WHAT THE EXERCISE ASKS | A word-for-word copy of the entries is the goal; leave out the pictures.

INPUT RECORDS |

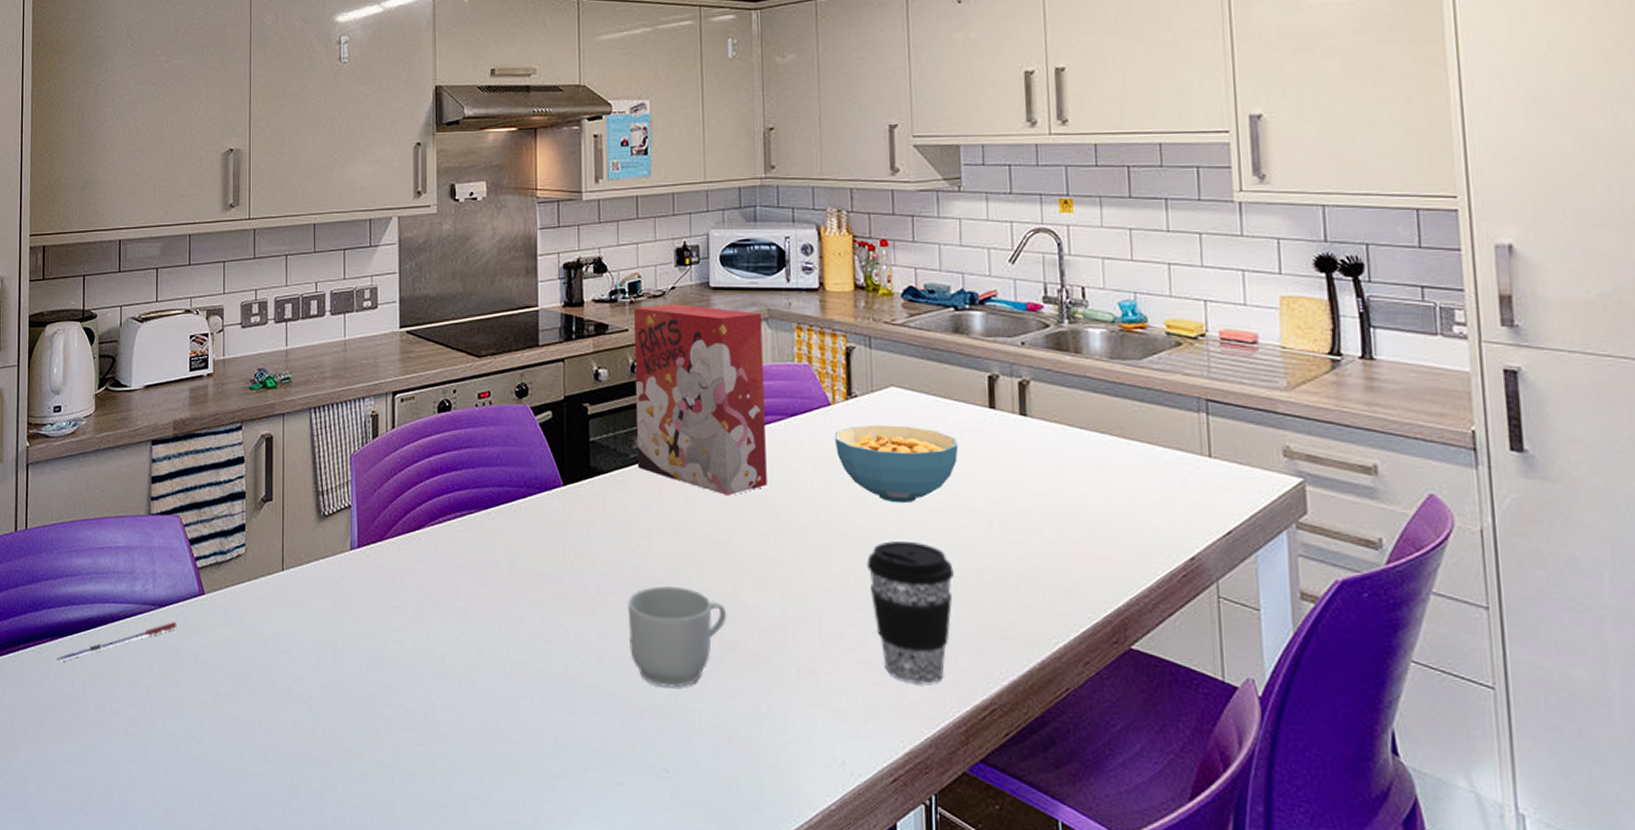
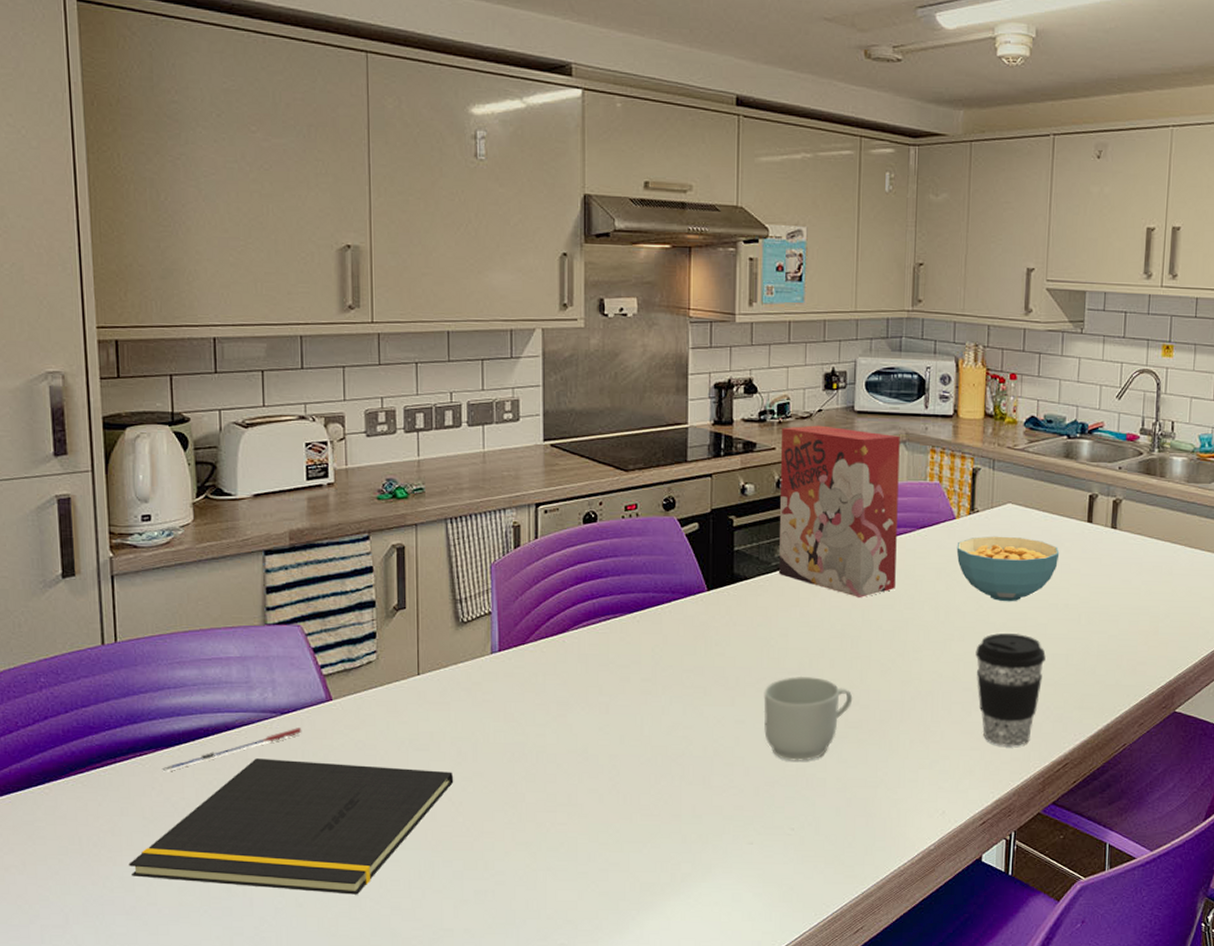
notepad: none [23,653,314,809] -> present [128,758,454,895]

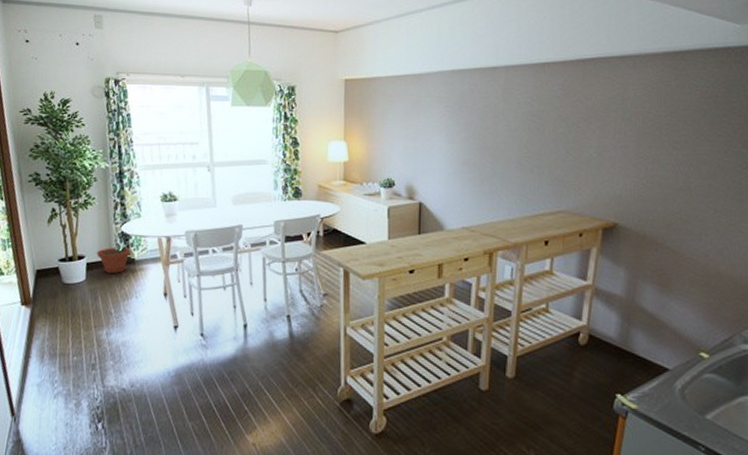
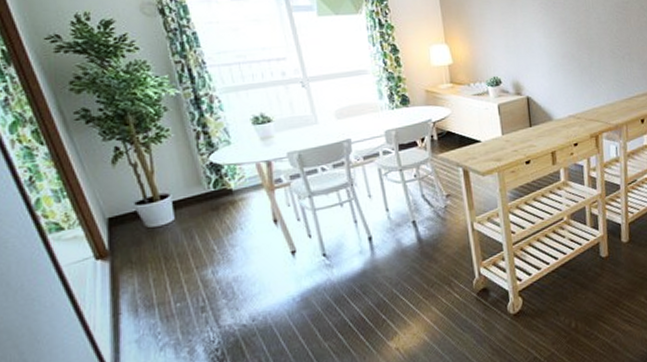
plant pot: present [97,247,131,273] -> none [184,178,225,209]

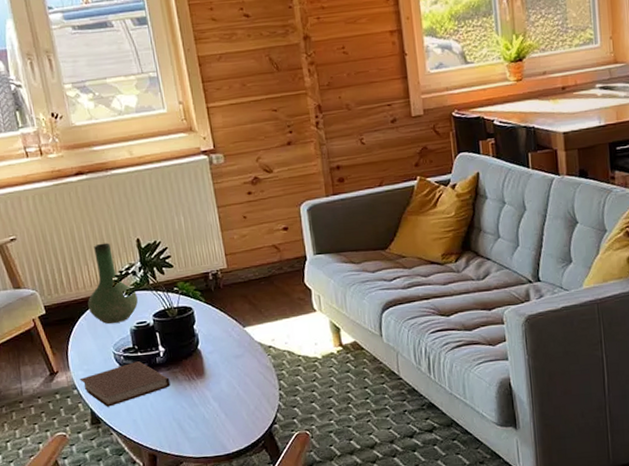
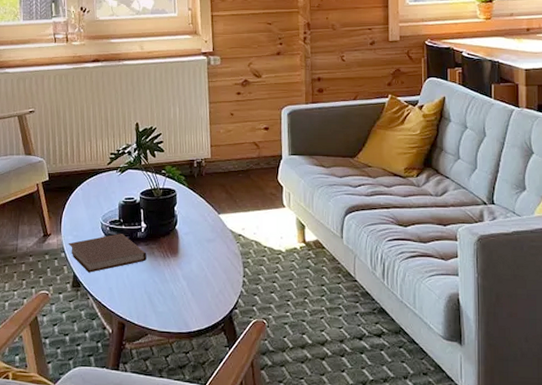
vase: present [88,243,139,324] -> none [86,123,130,197]

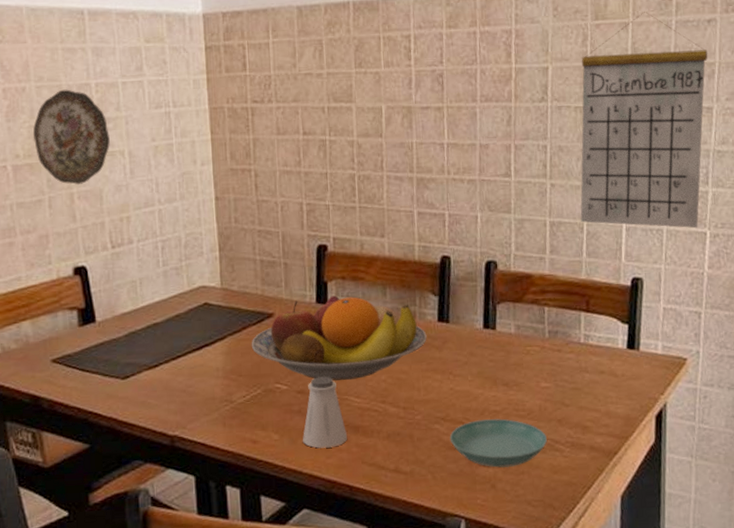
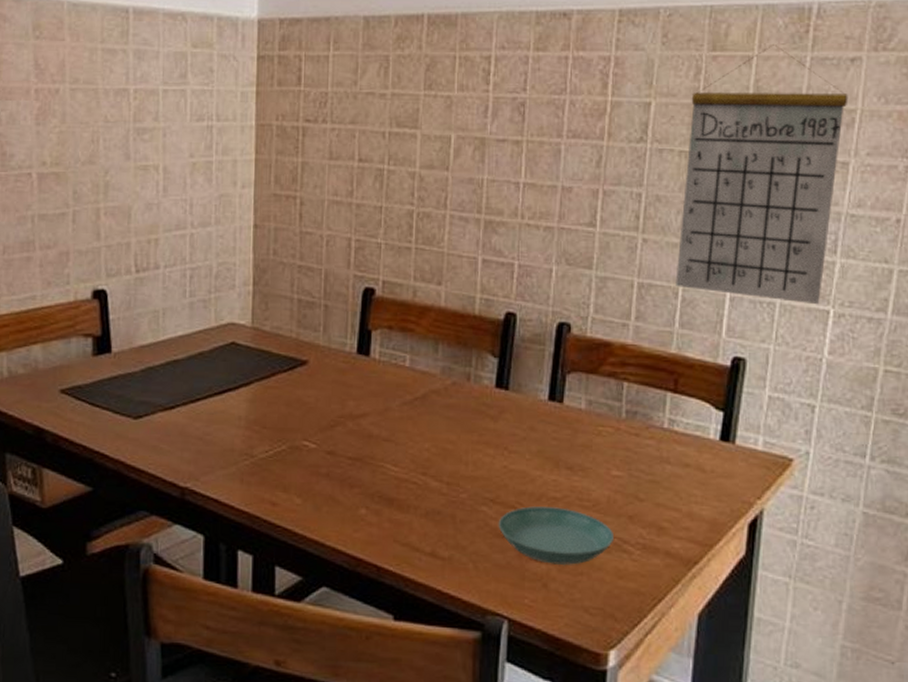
decorative plate: present [32,89,110,185] -> none [62,94,145,200]
fruit bowl: present [251,295,427,381] -> none [279,347,481,444]
saltshaker: present [302,376,347,449] -> none [327,438,379,520]

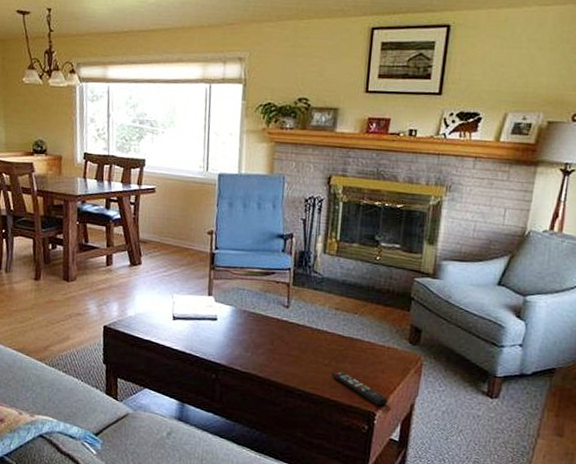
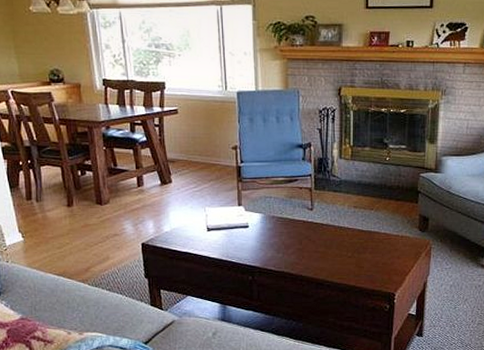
remote control: present [332,371,388,406] -> none [355,261,404,288]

YOUR RESPONSE |
notepad: none [23,653,314,809] -> present [128,758,454,895]

plant pot: present [97,247,131,273] -> none [184,178,225,209]

vase: present [88,243,139,324] -> none [86,123,130,197]

decorative plate: present [32,89,110,185] -> none [62,94,145,200]
fruit bowl: present [251,295,427,381] -> none [279,347,481,444]
saltshaker: present [302,376,347,449] -> none [327,438,379,520]

remote control: present [332,371,388,406] -> none [355,261,404,288]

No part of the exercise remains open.